__Work task__: Render the text of the entries below as a JSON list of strings with one string per line, skipping blank lines. Leave the pictures out of the answer.

__Saved data entries__:

————————

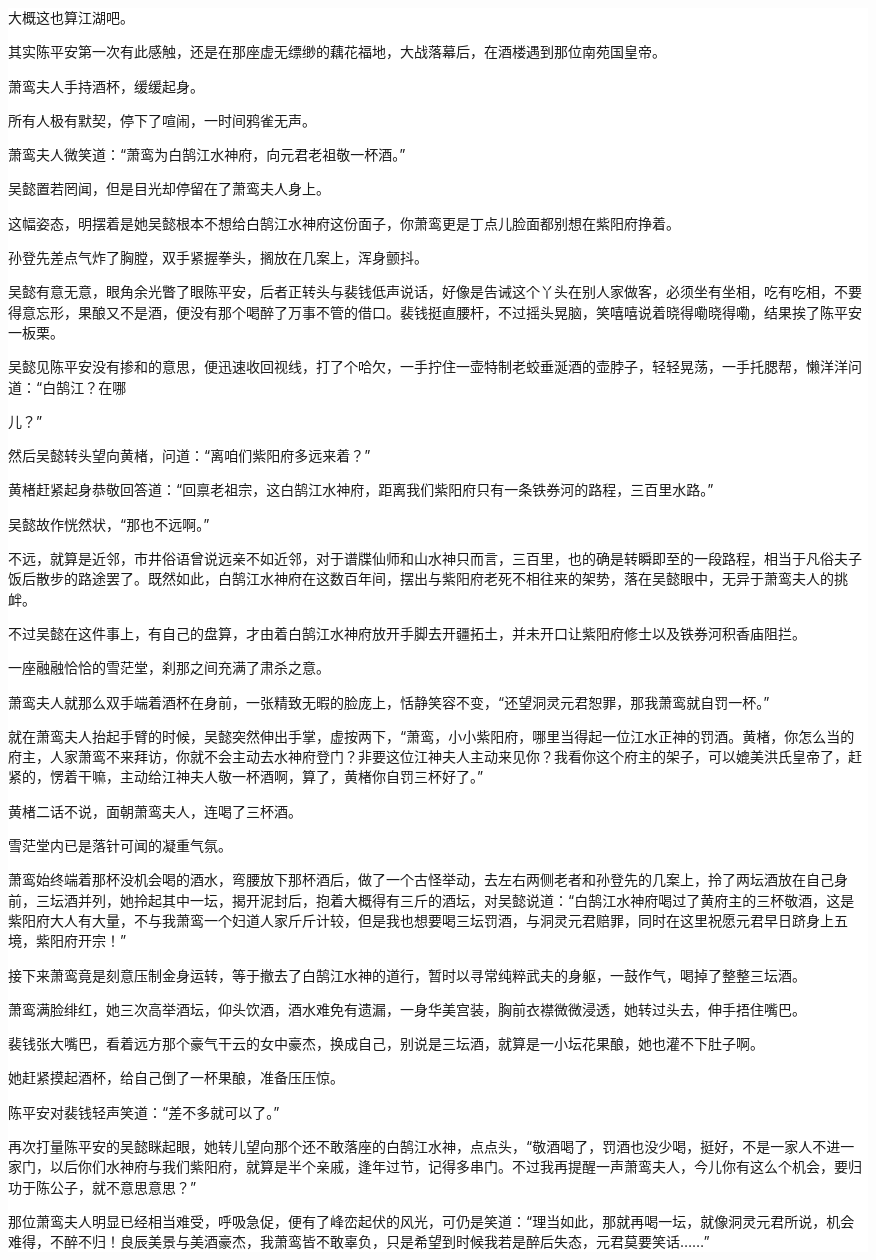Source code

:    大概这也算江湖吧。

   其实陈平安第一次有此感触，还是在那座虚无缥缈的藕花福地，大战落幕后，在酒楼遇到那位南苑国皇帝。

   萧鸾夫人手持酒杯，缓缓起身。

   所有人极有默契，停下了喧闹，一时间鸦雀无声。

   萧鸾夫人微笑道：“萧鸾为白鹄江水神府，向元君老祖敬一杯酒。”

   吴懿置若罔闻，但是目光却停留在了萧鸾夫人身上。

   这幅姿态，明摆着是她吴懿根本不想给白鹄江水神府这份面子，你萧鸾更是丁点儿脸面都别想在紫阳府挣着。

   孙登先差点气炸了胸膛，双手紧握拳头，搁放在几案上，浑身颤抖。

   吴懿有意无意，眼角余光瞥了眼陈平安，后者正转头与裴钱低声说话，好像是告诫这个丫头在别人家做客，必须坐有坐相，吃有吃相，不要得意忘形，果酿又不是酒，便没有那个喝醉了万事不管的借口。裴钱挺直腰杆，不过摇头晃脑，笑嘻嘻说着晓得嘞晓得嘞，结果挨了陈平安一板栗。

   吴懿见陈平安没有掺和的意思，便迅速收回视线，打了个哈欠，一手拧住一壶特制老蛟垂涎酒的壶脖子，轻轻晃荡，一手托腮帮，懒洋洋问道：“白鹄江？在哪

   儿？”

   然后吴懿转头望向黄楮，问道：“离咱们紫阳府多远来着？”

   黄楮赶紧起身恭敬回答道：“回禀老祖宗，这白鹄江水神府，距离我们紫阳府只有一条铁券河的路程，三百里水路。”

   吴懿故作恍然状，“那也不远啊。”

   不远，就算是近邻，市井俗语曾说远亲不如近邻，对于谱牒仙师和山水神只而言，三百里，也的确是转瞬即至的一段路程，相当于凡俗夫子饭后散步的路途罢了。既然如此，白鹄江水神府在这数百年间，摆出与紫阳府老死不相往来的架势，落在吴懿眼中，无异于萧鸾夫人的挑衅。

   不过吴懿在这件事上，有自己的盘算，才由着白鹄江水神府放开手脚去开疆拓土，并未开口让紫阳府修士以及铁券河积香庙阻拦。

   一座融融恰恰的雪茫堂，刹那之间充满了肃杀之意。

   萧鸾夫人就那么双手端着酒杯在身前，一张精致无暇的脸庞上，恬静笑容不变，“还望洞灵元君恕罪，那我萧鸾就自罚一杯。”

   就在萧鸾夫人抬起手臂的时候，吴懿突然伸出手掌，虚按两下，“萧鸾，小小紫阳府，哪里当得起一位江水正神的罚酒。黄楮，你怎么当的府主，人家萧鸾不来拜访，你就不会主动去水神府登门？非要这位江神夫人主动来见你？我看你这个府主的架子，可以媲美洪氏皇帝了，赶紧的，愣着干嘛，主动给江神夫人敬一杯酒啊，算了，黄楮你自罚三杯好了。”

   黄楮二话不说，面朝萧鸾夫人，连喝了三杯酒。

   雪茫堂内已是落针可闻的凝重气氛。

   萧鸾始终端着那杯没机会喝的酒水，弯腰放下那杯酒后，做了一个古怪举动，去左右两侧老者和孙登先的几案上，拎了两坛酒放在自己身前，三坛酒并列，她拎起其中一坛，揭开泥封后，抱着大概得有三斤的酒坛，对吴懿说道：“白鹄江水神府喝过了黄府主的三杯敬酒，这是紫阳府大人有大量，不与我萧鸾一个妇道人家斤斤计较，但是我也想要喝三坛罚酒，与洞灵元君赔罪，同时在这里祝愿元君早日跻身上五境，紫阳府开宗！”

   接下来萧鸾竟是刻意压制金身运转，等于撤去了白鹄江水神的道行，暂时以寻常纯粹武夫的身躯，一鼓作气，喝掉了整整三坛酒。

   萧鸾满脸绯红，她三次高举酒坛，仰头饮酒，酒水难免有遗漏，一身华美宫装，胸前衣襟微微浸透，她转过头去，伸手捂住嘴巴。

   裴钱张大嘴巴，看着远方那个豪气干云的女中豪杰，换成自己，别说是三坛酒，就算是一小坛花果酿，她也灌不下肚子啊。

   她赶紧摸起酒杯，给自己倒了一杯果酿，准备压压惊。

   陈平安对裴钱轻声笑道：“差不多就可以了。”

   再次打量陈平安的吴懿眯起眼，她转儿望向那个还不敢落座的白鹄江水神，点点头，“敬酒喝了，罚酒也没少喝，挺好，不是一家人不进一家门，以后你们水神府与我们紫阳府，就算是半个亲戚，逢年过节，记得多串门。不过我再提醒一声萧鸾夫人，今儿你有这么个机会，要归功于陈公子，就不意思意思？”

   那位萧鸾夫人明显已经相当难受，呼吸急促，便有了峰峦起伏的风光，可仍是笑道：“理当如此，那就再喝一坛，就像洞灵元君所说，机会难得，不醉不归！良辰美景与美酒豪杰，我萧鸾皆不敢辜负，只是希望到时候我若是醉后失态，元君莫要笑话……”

————————

__Reply to the task__:
[
  "Source code",
  ":    大概这也算江湖吧。",
  "   其实陈平安第一次有此感触，还是在那座虚无缥缈的藕花福地，大战落幕后，在酒楼遇到那位南苑国皇帝。",
  "   萧鸾夫人手持酒杯，缓缓起身。",
  "   所有人极有默契，停下了喧闹，一时间鸦雀无声。",
  "   萧鸾夫人微笑道：“萧鸾为白鹄江水神府，向元君老祖敬一杯酒。”",
  "   吴懿置若罔闻，但是目光却停留在了萧鸾夫人身上。",
  "   这幅姿态，明摆着是她吴懿根本不想给白鹄江水神府这份面子，你萧鸾更是丁点儿脸面都别想在紫阳府挣着。",
  "   孙登先差点气炸了胸膛，双手紧握拳头，搁放在几案上，浑身颤抖。",
  "   吴懿有意无意，眼角余光瞥了眼陈平安，后者正转头与裴钱低声说话，好像是告诫这个丫头在别人家做客，必须坐有坐相，吃有吃相，不要得意忘形，果酿又不是酒，便没有那个喝醉了万事不管的借口。裴钱挺直腰杆，不过摇头晃脑，笑嘻嘻说着晓得嘞晓得嘞，结果挨了陈平安一板栗。",
  "   吴懿见陈平安没有掺和的意思，便迅速收回视线，打了个哈欠，一手拧住一壶特制老蛟垂涎酒的壶脖子，轻轻晃荡，一手托腮帮，懒洋洋问道：“白鹄江？在哪",
  "   儿？”",
  "   然后吴懿转头望向黄楮，问道：“离咱们紫阳府多远来着？”",
  "   黄楮赶紧起身恭敬回答道：“回禀老祖宗，这白鹄江水神府，距离我们紫阳府只有一条铁券河的路程，三百里水路。”",
  "   吴懿故作恍然状，“那也不远啊。”",
  "   不远，就算是近邻，市井俗语曾说远亲不如近邻，对于谱牒仙师和山水神只而言，三百里，也的确是转瞬即至的一段路程，相当于凡俗夫子饭后散步的路途罢了。既然如此，白鹄江水神府在这数百年间，摆出与紫阳府老死不相往来的架势，落在吴懿眼中，无异于萧鸾夫人的挑衅。",
  "   不过吴懿在这件事上，有自己的盘算，才由着白鹄江水神府放开手脚去开疆拓土，并未开口让紫阳府修士以及铁券河积香庙阻拦。",
  "   一座融融恰恰的雪茫堂，刹那之间充满了肃杀之意。",
  "   萧鸾夫人就那么双手端着酒杯在身前，一张精致无暇的脸庞上，恬静笑容不变，“还望洞灵元君恕罪，那我萧鸾就自罚一杯。”",
  "   就在萧鸾夫人抬起手臂的时候，吴懿突然伸出手掌，虚按两下，“萧鸾，小小紫阳府，哪里当得起一位江水正神的罚酒。黄楮，你怎么当的府主，人家萧鸾不来拜访，你就不会主动去水神府登门？非要这位江神夫人主动来见你？我看你这个府主的架子，可以媲美洪氏皇帝了，赶紧的，愣着干嘛，主动给江神夫人敬一杯酒啊，算了，黄楮你自罚三杯好了。”",
  "   黄楮二话不说，面朝萧鸾夫人，连喝了三杯酒。",
  "   雪茫堂内已是落针可闻的凝重气氛。",
  "   萧鸾始终端着那杯没机会喝的酒水，弯腰放下那杯酒后，做了一个古怪举动，去左右两侧老者和孙登先的几案上，拎了两坛酒放在自己身前，三坛酒并列，她拎起其中一坛，揭开泥封后，抱着大概得有三斤的酒坛，对吴懿说道：“白鹄江水神府喝过了黄府主的三杯敬酒，这是紫阳府大人有大量，不与我萧鸾一个妇道人家斤斤计较，但是我也想要喝三坛罚酒，与洞灵元君赔罪，同时在这里祝愿元君早日跻身上五境，紫阳府开宗！”",
  "   接下来萧鸾竟是刻意压制金身运转，等于撤去了白鹄江水神的道行，暂时以寻常纯粹武夫的身躯，一鼓作气，喝掉了整整三坛酒。",
  "   萧鸾满脸绯红，她三次高举酒坛，仰头饮酒，酒水难免有遗漏，一身华美宫装，胸前衣襟微微浸透，她转过头去，伸手捂住嘴巴。",
  "   裴钱张大嘴巴，看着远方那个豪气干云的女中豪杰，换成自己，别说是三坛酒，就算是一小坛花果酿，她也灌不下肚子啊。",
  "   她赶紧摸起酒杯，给自己倒了一杯果酿，准备压压惊。",
  "   陈平安对裴钱轻声笑道：“差不多就可以了。”",
  "   再次打量陈平安的吴懿眯起眼，她转儿望向那个还不敢落座的白鹄江水神，点点头，“敬酒喝了，罚酒也没少喝，挺好，不是一家人不进一家门，以后你们水神府与我们紫阳府，就算是半个亲戚，逢年过节，记得多串门。不过我再提醒一声萧鸾夫人，今儿你有这么个机会，要归功于陈公子，就不意思意思？”",
  "   那位萧鸾夫人明显已经相当难受，呼吸急促，便有了峰峦起伏的风光，可仍是笑道：“理当如此，那就再喝一坛，就像洞灵元君所说，机会难得，不醉不归！良辰美景与美酒豪杰，我萧鸾皆不敢辜负，只是希望到时候我若是醉后失态，元君莫要笑话……”"
]